> Extract provided
Formatted dataset the user might pass:

| text (text) | summary (ground_truth) |
| :- | :- |
| Summarize this dialog:\nEric: MACHINE!\r\nRob: That's so gr8!\r\nEric: I know! And shows how Americans see Russian ;)\r\nRob: And it's really funny!\r\nEric: I know! I especially like the train part!\r\nRob: Hahaha! No one talks to the machine like that!\r\nEric: Is this his only stand-up?\r\nRob: Idk. I'll check.\r\nEric: Sure.\r\nRob: Turns out no! There are some of his stand-ups on youtube.\r\nEric: Gr8! I'll watch them now!\r\nRob: Me too!\r\nEric: MACHINE!\r\nRob: MACHINE!\r\nEric: TTYL?\r\nRob: Sure :)\n---\nSummary:\n | Eric and Rob are going to watch a stand-up on youtube. | 
| Summarize this dialog:\nWill: hey babe, what do you want for dinner tonight?\r\nEmma:  gah, don't even worry about it tonight\r\nWill: what do you mean? everything ok?\r\nEmma: not really, but it's ok, don't worry about cooking though, I'm not hungry\r\nWill: Well what time will you be home?\r\nEmma: soon, hopefully\r\nWill: you sure? Maybe you want me to pick you up?\r\nEmma: no no it's alright. I'll be home soon, i'll tell you when I get home. \r\nWill: Alright, love you. \r\nEmma: love you too. \n---\nSummary:\n | Emma will be home soon and she will let Will know. | 
 

In [None]:
# download the dataset using the helper script. This needs datasets library: https://pypi.org/project/datasets/
import os

exit_status = os.system("python download-dataset.py --download_dir samsum-dataset")
if exit_status != 0:
    raise Exception("Error downloading dataset")

In [None]:
# load the ./samsum-dataset/train.jsonl file into a pandas dataframe and show the first 5 rows
import pandas as pd

pd.set_option(
    "display.max_colwidth", 0
)  # set the max column width to 0 to display the full text
df = pd.read_json("./samsum-dataset/train.jsonl", lines=True)
df.head()

> The data
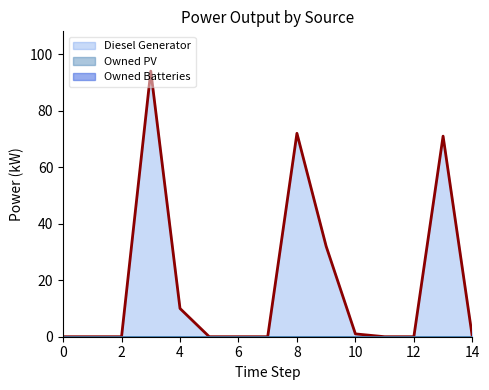

The value of Diesel Generator at 1 is 0. True or false?

True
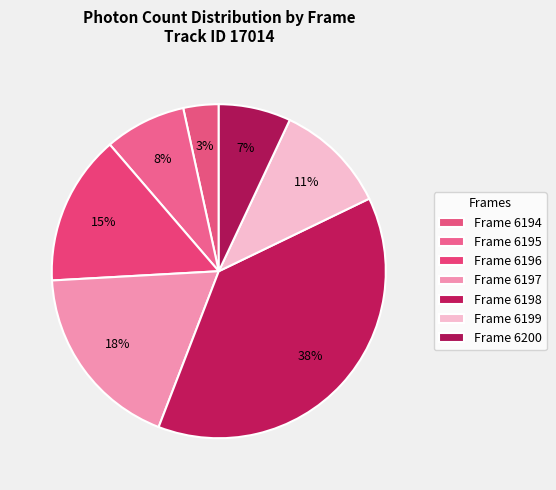

To the nearest percent, what percentage of the pie is Frame 6198?

38%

> Problems and tasks
1 - Translate this sentence from the summarization dataset notebook into Spanish: "Emma will be home soon and she will let Will know."
2 - Carry on the summarization dataset notebook from its final line.

> Answers to the problems
1 - Emma llegará pronto a casa y se lo hará saber a Will.

2 -
In [None]:
# create a function to preprocess the dataset in desired format


def get_preprocessed_samsum(df):
    prompt = f"Summarize this dialog:\n{{}}\n---\nSummary:\n"

    df["text"] = df["dialogue"].map(prompt.format)
    df = df.drop(columns=["dialogue", "id"])
    df = df[["text", "summary"]]

    return df

In [None]:
# load test.jsonl, train.jsonl and validation.jsonl form the ./samsum-dataset folder into pandas dataframes
test_df = pd.read_json("./samsum-dataset/test.jsonl", lines=True)
train_df = pd.read_json("./samsum-dataset/train.jsonl", lines=True)
validation_df = pd.read_json("./samsum-dataset/validation.jsonl", lines=True)
# map the train, validation and test dataframes to preprocess function
train_df = get_preprocessed_samsum(train_df)
validation_df = get_preprocessed_samsum(validation_df)
test_df = get_preprocessed_samsum(test_df)
# show the first 5 rows of the train dataframe
train_df.head()

In [None]:
# save 10% of the rows from the train, validation and test dataframes into files with small_ prefix in the ./samsum-dataset folder
frac = 1
train_df.sample(frac=frac).to_json(
    "./samsum-dataset/small_train.jsonl", orient="records", lines=True
)
validation_df.sample(frac=frac).to_json(
    "./samsum-dataset/small_validation.jsonl", orient="records", lines=True
)
test_df.sample(frac=frac).to_json(
    "./samsum-dataset/small_test.jsonl", orient="records", lines=True
)

### 5. Submit the fine tuning job using the the model and data as inputs
 
Create the job that uses the `text-generation` pipeline component. [Learn more](https://github.com/Azure/azureml-assets/blob/main/assets/training/finetune_acft_hf_nlp/components/pipeline_components/text_generation/README.md) about all the parameters supported for fine tuning.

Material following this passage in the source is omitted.